■ Excerpted text:

== == ==

Watching Higher Ed from afar and seeing some discussion of online teaching, in the face of the coronavirus, from school teachers, Alan’s post is really valuable.

But really, if I was helping folks, my suggestion an strategy would be… do as little as possible online. Use online for communicating, caring, attending to people’s needs, but not really for being the “course”. Flip that stuff outside.

I am reading that along with: HEWN, No. 344 – HEWN (Hack Education Weekly Newsletter):

‘This may be our moment,’ ed-tech folks exclaim, giddily sharing lists of their favorite digital learning tools (with little concern, it seems for questions of accessibility, privacy, or security) and tips for quickly moving ‘to the cloud.’

In schools I have no doubt that there are some (more than some?) classes that are already tooled up and are fortunate that their pupils all have good access, practised with the software and  savvy parents and teachers. If not diving into high bandwidth apps or ones that need the ability to navigate a complex UI might not work that well.

== == ==

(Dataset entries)
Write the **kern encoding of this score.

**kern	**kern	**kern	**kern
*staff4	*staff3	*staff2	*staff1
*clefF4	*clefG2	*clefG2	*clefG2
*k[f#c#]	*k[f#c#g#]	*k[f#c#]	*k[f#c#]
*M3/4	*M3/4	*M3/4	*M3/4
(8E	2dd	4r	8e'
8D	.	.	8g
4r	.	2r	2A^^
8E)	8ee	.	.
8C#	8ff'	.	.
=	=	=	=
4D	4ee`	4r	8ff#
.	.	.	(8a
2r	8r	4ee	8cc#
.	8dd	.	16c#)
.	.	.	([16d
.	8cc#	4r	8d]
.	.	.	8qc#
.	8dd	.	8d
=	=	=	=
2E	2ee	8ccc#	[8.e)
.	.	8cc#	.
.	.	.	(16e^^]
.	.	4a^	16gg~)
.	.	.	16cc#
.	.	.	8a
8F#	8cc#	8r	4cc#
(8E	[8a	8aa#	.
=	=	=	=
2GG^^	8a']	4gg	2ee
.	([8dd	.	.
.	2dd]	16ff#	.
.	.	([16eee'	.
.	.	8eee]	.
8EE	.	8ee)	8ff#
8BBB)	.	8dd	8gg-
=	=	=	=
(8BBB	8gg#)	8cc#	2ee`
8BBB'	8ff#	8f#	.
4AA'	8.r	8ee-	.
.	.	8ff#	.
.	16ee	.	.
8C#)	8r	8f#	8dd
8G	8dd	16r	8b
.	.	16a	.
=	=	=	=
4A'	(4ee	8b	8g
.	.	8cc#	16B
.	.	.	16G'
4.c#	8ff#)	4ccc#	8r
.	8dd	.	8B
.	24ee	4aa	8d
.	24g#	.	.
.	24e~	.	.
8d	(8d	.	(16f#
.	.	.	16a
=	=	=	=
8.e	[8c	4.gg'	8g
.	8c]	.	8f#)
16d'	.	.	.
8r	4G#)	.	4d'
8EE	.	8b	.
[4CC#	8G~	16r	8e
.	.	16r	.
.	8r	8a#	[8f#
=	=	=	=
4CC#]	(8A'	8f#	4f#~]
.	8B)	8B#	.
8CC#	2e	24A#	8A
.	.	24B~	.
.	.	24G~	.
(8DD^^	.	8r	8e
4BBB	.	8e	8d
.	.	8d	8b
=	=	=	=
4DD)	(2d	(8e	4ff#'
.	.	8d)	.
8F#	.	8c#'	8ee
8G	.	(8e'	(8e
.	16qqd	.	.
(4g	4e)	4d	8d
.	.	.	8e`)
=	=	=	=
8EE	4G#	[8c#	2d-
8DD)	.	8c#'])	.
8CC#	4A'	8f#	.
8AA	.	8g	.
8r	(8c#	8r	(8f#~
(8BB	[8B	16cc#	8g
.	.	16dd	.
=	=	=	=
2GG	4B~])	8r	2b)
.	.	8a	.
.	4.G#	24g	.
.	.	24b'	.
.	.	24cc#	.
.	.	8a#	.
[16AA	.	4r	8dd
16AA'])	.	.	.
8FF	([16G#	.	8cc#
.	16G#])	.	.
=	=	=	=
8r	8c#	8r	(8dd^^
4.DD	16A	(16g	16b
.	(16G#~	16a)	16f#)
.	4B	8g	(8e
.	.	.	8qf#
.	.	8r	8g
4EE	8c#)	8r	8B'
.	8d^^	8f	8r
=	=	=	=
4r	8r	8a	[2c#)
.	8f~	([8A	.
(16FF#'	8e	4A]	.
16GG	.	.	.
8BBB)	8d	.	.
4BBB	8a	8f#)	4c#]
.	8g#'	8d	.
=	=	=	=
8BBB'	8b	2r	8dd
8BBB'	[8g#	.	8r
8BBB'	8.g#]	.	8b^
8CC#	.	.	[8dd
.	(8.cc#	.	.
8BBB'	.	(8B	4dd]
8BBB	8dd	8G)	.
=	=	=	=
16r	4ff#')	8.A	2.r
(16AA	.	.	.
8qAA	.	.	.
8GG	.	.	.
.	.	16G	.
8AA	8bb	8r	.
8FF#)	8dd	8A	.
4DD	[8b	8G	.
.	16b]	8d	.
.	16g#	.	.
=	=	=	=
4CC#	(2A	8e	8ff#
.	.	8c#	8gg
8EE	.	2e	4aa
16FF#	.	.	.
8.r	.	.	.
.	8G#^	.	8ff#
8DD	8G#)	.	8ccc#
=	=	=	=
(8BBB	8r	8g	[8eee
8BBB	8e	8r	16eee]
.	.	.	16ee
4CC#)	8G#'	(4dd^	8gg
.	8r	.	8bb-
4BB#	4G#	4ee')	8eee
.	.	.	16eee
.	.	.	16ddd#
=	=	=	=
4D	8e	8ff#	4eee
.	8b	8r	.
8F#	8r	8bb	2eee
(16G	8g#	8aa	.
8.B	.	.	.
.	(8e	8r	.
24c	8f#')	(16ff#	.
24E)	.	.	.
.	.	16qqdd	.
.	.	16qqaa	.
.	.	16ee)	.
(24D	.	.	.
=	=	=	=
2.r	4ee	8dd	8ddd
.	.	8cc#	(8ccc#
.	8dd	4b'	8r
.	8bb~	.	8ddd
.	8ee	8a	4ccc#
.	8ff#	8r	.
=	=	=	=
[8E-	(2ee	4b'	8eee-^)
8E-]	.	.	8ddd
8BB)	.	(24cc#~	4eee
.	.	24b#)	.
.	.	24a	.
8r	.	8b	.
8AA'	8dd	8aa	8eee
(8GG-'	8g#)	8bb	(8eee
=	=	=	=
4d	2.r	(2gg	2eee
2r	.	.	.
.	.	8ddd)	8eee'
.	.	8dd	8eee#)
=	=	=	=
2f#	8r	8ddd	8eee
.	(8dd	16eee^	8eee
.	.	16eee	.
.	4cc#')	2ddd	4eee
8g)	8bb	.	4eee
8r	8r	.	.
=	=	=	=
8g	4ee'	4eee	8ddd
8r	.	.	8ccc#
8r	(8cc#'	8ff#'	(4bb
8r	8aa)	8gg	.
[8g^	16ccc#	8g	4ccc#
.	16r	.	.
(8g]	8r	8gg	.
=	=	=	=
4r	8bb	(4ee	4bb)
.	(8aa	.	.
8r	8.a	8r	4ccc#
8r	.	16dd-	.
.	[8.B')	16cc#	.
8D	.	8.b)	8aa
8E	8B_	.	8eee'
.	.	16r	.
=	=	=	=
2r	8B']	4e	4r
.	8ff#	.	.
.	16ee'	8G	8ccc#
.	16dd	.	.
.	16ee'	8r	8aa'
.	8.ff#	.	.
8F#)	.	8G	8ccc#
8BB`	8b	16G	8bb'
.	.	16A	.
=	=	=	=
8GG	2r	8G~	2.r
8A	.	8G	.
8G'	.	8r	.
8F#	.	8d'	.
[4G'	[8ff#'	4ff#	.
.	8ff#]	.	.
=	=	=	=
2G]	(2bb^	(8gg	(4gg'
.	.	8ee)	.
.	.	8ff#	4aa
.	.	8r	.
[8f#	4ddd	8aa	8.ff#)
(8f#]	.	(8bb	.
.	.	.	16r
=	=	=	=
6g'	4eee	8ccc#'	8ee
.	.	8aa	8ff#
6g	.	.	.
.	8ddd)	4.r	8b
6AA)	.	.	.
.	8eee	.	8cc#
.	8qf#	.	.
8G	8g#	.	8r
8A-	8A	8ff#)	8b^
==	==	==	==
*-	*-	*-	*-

== == ==

■ Assignment A:
Copy the passage of the post on online teaching that opens with the words containing "In schools I" and closes with "work that well.".
■ Assignment B:
In the post on online teaching, what is HEWN short for?

■ Answer area A:
In schools I have no doubt that there are some (more than some?) classes that are already tooled up and are fortunate that their pupils all have good access, practised with the software and  savvy parents and teachers. If not diving into high bandwidth apps or ones that need the ability to navigate a complex UI might not work that well.

■ Answer area B:
Hack Education Weekly Newsletter